In 1962, a decade after her master's work, Millán completed her PhD in literature. Her doctoral thesis, "Literatura Mexicana" ("Mexican Literature"), published by Sphinx Publishing House, has become a seminal work as a reference on Mexican literature. That same year, she was awarded the Ordre des Palmes Académiques from the French government and in 1963 was awarded the Order of the Yugoslav Flag with a gold crown. In 1965, she became a traveling lecturer, speaking at German universities in Berlin, Bonn, Cologne, Hamburg, and Heidelberg. In 1967, Millán coordinated, prepared the prologue for and published the Diccionario de Escritores Mexicanos (Dictionary of Mexican Writers), written Aurora M. Ocampo and Ernesto Prado Velázquez. The publication resulted in her recognition by Teziutlán as an "illustrious daughter of Mexico".

In 1970 Millán was appointed as the Director of Audiovisual Education and Publication for the Mexican Secretariat of Public Education (Secretaría de Educación Pública (SEP))
In that capacity, she led the organization to produce a collection of works known as Sep-setentas, which gathered the writings of noted Latin American scholars between 1971 and 1976. The goal was to publish works of the best authors in the region, at affordable prices, to make them available to the public at large. The venture successfully published 315 books. She worked with other writers to produce an anthology in two volumes of the works of the poet Ramón López Velarde, on the fiftieth anniversary of his death, in 1971. She also created a study on the dramatic works of Manuel Eduardo de Gorostiza, which remained unpublished.

In 1973, Millán became the manager of both the General Directorate for Publication and Radio Education divisions of SEP. She was elected to the Mexican Academy of letters in 1974 and formally joined the organization in 1975, when she was also selected as Mexico's "Woman of the Year". When she accepted the twelfth chair, Millán was recognized as the first woman admitted to the academy. Continuing to work as manager of the two divisions of SEP until 1976, Millán also prepared an anthology of stories, Antología de cuentos mexicanos which was published in three volumes that same year. She then became the first woman appointed as the Director General of the Mexican Radio Corporation and Television Channel 13.

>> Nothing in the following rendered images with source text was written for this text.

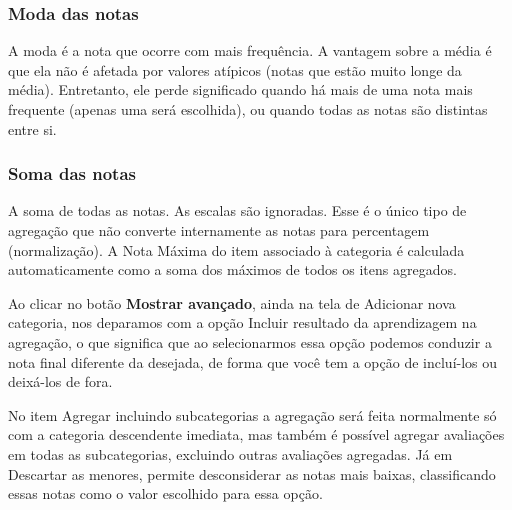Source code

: \subsubsection{Moda das notas}
A moda é a nota que ocorre com mais frequência. A vantagem sobre a média é que ela não é afetada por valores atípicos (notas que estão muito longe da média). Entretanto, ele perde significado quando há mais de uma nota mais frequente (apenas uma será escolhida), ou quando todas as notas são distintas entre si.

\begin{figure}[htbp]
 \begin{center}
  \label{fig:cap6_11}
 \end{center}
\end{figure}

\subsubsection{Soma das notas}
A soma de todas as notas. As escalas são ignoradas. Esse é o único tipo de agregação que não converte internamente as notas para percentagem (normalização). A Nota Máxima do item associado à categoria é calculada automaticamente como a soma dos máximos de todos os itens agregados.

\begin{figure}[htbp]
 \begin{center}
  \label{fig:cap6_12}
 \end{center}
\end{figure}

Ao clicar no botão \textbf{Mostrar avançado}, ainda na tela de Adicionar nova categoria, nos deparamos com a opção Incluir resultado da aprendizagem na agregação, o que significa que ao selecionarmos essa opção podemos conduzir a nota final diferente da desejada, de forma que você tem a opção de incluí-los ou deixá-los de fora.

No item Agregar incluindo subcategorias a agregação será feita normalmente só com a categoria descendente imediata, mas também é possível agregar avaliações em todas as subcategorias, excluindo outras avaliações agregadas. Já em Descartar as menores, permite desconsiderar as notas mais baixas, classificando essas notas como o valor escolhido para essa opção.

In 1981, she became the vice president of the Mexican American Institute Of Cultural Relations of Mexico City and that same year was made a permanent secretary of the Mexican Academy.

== Death and legacy ==
Millán died on 1 September 1982 in Mexico City and a memorial to mark her death was held by UNAM. An expanded version of her work on the Diccionario de Escritores Mexicanos began publication in 1988. Luis Mario Schneider compiled the primary works of Millán and published them in two volumes in Puebla in 1992.